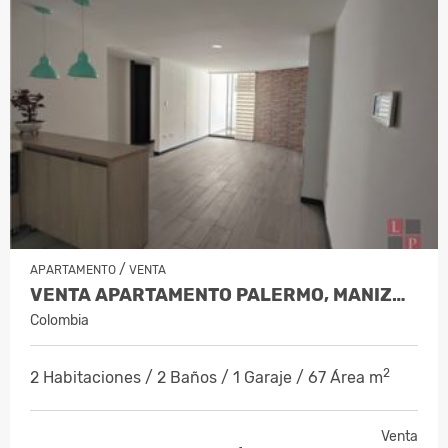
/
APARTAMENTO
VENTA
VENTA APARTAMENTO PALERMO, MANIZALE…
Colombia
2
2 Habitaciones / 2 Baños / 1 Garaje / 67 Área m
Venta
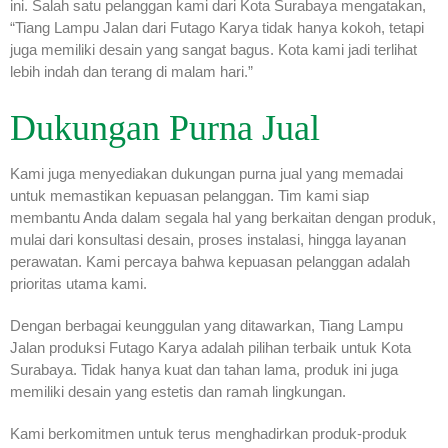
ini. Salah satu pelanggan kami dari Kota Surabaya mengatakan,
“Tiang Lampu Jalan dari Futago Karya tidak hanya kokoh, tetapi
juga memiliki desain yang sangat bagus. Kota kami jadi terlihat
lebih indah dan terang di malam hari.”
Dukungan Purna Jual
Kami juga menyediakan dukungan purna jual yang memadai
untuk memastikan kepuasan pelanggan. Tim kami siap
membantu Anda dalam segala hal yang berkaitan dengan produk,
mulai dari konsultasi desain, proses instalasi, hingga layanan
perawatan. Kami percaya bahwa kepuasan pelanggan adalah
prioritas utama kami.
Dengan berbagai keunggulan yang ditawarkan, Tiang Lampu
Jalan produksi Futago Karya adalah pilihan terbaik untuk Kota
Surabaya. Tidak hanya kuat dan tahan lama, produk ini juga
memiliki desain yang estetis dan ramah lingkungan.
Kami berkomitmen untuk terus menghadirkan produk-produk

---

• What is needed: In the listing above, find each line with the word "Futago" and copy it out.

• Output for this exercise:
“Tiang Lampu Jalan dari Futago Karya tidak hanya kokoh, tetapi
Jalan produksi Futago Karya adalah pilihan terbaik untuk Kota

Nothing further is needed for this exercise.